The Turkish Foreign Ministry voiced its concern over a new spiral of violence while calling on "all parties in order to reduce the increasing tensions in the region… and the use of excessive force on security grounds."
Experts believed the recent Israeli attacks have a negative impact on already stricken Turkey-Israel relations. "Turkey is the only Muslim country reprimanding Israel over these deadly attacks [towards Palestinians]," said Prof. Dr. Mustafa Sıtkı Bilgin, a Middle East expert. Considering the possible effects of Israeli attacks on Israel-Turkey diplomacy, Ulutaş said this would "end all hopes for normalizing relations" between the two countries.
As the situation on the Strip's border deteriorates, the United Nations Secretary-General Ban Ki-moon called on the Security Council to convene over the ongoing crisis yesterday.
He gave a special briefing on the deteriorating situation in the Israeli-Palestinian conflict at the U.N. headquarters in New York, warning that a new wave of Israeli-Palestinian violence increases the risk of the conflict expanding "which could quickly get beyond anyone's control." "Gaza, and the region as a whole, cannot afford another full-blown war," said the U.N. chief, while urging the world leaders to call for restraint and the dire need of upholding a cease-fire for maintaining regional peace and stability.

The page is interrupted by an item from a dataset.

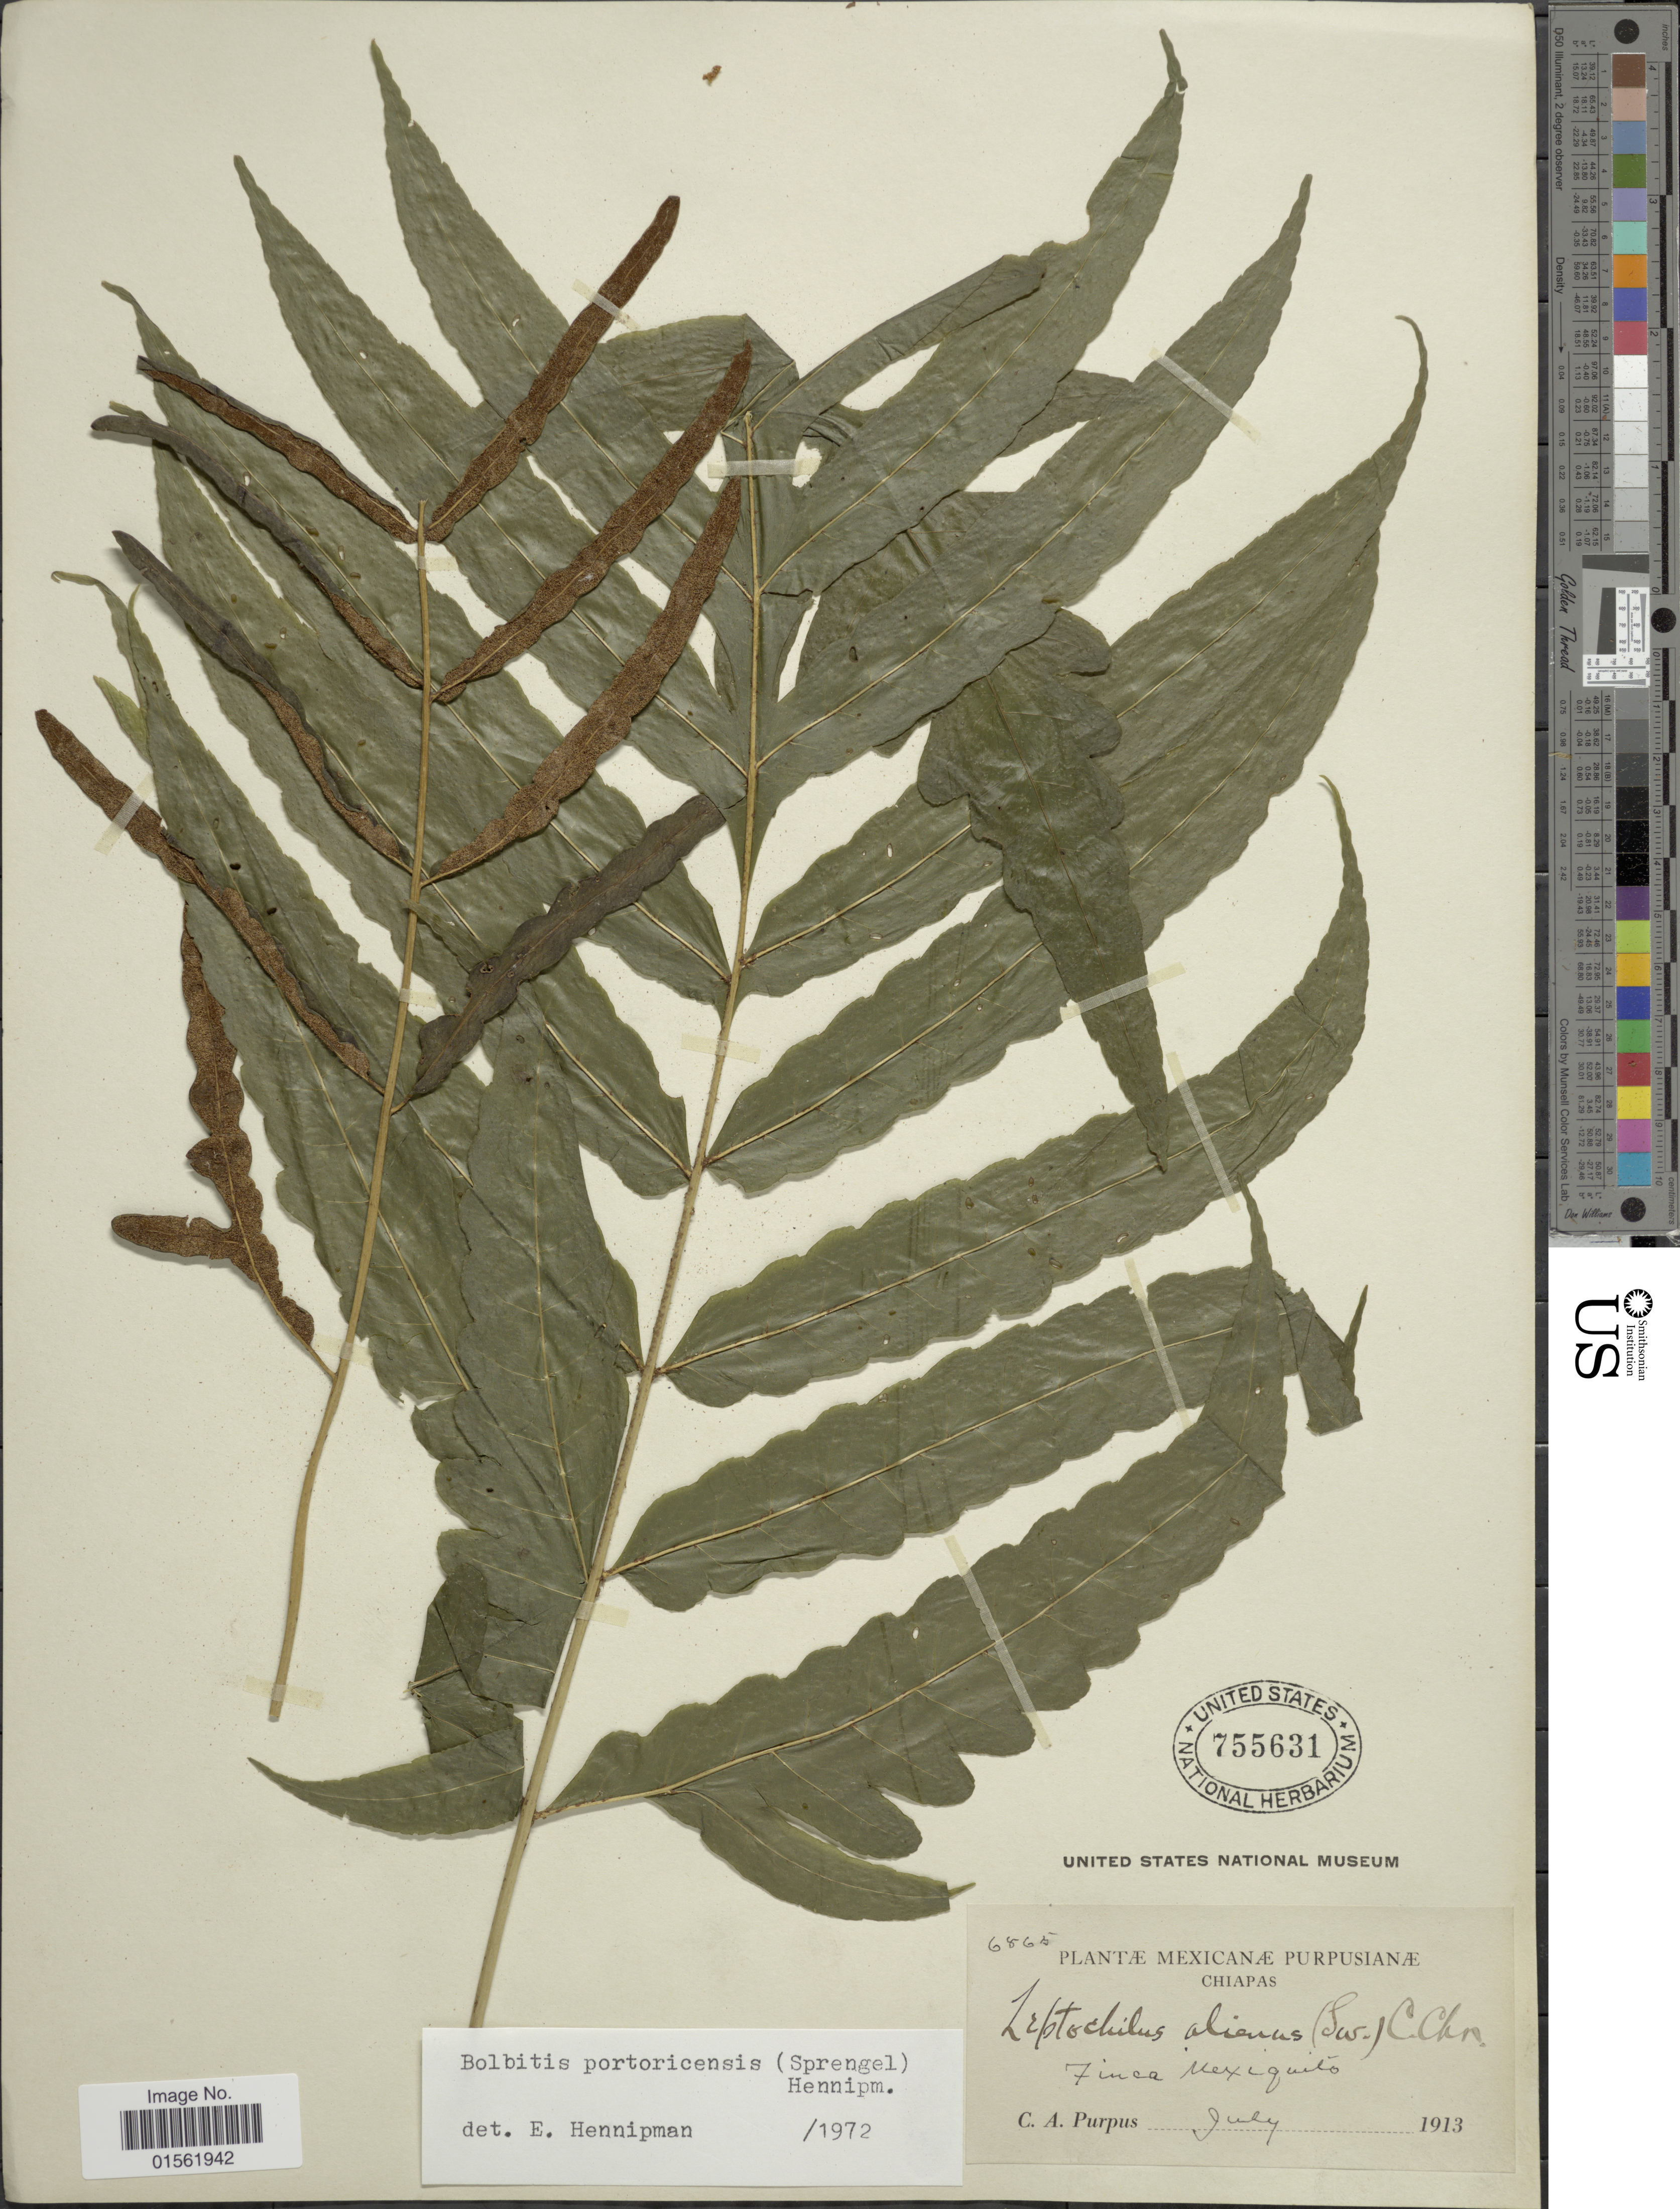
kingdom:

Ban also stated that he urged the Egyptian president, the rulers of Qatar, Saudi Arabia and U.S. Secretary of State John Kerry in a phone call to press the Israelis and Palestinians to return to the cease-fire agreement and thereby resume peace talks. He also praised Palestinian Authority (PA) President Mahmoud Abbas for "courageously upholding his commitment to security coordination."
Tensions have escalated between the Israeli military and the Palestinian group Hamas over the discovery of the bodies of three Israeli teenagers in the southern West Bank and the subsequent murder of a Palestinian teenager by three to six suspected Jewish settlers.